> **Textabschnitt**
::::

Säge mit Smartphone vernetzt
„Wir beschäftigen uns schon seit einigen Jahren mit der Digitalisierung, aber 2017 hat das Thema richtig Fahrt aufgenommen“, sagte Vorstandschef Kandziora. Gemeint ist damit die Entwicklung digitaler Produkte sowie eine neue Geschäftsstruktur. Was die Produkte anbelangt, soll bis Mitte Juni ein sogenannter Smart Connector auf den Markt kommen. Dieser wird die Form eines etwa vier Zentimeter großen Aufklebers haben und kann auf Motorsäge, Heckenschneider oder Vertikutierer angebracht werden. Mittels Bluetooth schickt der Smart Connector dann die Laufzeit oder den Standort des Geräts an eine App auf das Smartphone und speichert sie dort. Anhand der Daten können dem privaten Nutzer auch Wartungsempfehlungen für seine Geräte angezeigt werden.

::::

Schreiben Sie aus dem Textabschnitt über die vernetzte Säge die Passage von „Säge mit Smartphone“ bis einschließlich „Geräte angezeigt werden.“ wortgetreu ab. Das anschließende Material ist eigenständig und gehört nicht zum Textabschnitt.

> **Bereitgestelltes Material**
::::

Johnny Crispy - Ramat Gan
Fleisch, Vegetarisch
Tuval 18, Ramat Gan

::::

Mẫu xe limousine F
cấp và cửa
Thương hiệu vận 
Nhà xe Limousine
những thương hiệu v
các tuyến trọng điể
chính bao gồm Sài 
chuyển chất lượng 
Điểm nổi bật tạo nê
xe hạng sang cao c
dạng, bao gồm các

::::

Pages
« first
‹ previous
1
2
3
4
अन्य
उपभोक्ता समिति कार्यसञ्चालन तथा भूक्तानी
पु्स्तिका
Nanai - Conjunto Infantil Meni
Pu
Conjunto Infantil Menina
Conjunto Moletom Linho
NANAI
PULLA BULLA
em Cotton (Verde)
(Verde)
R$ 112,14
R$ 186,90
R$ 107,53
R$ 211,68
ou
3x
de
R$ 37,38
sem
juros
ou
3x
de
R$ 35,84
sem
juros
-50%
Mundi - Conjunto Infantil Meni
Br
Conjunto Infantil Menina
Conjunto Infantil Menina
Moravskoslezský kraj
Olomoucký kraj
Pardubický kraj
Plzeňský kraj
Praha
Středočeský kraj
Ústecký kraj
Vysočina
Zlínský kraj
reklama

::::

> **Ergebnis der Aufgabe**
Säge mit Smartphone vernetzt
„Wir beschäftigen uns schon seit einigen Jahren mit der Digitalisierung, aber 2017 hat das Thema richtig Fahrt aufgenommen“, sagte Vorstandschef Kandziora. Gemeint ist damit die Entwicklung digitaler Produkte sowie eine neue Geschäftsstruktur. Was die Produkte anbelangt, soll bis Mitte Juni ein sogenannter Smart Connector auf den Markt kommen. Dieser wird die Form eines etwa vier Zentimeter großen Aufklebers haben und kann auf Motorsäge, Heckenschneider oder Vertikutierer angebracht werden. Mittels Bluetooth schickt der Smart Connector dann die Laufzeit oder den Standort des Geräts an eine App auf das Smartphone und speichert sie dort. Anhand der Daten können dem privaten Nutzer auch Wartungsempfehlungen für seine Geräte angezeigt werden.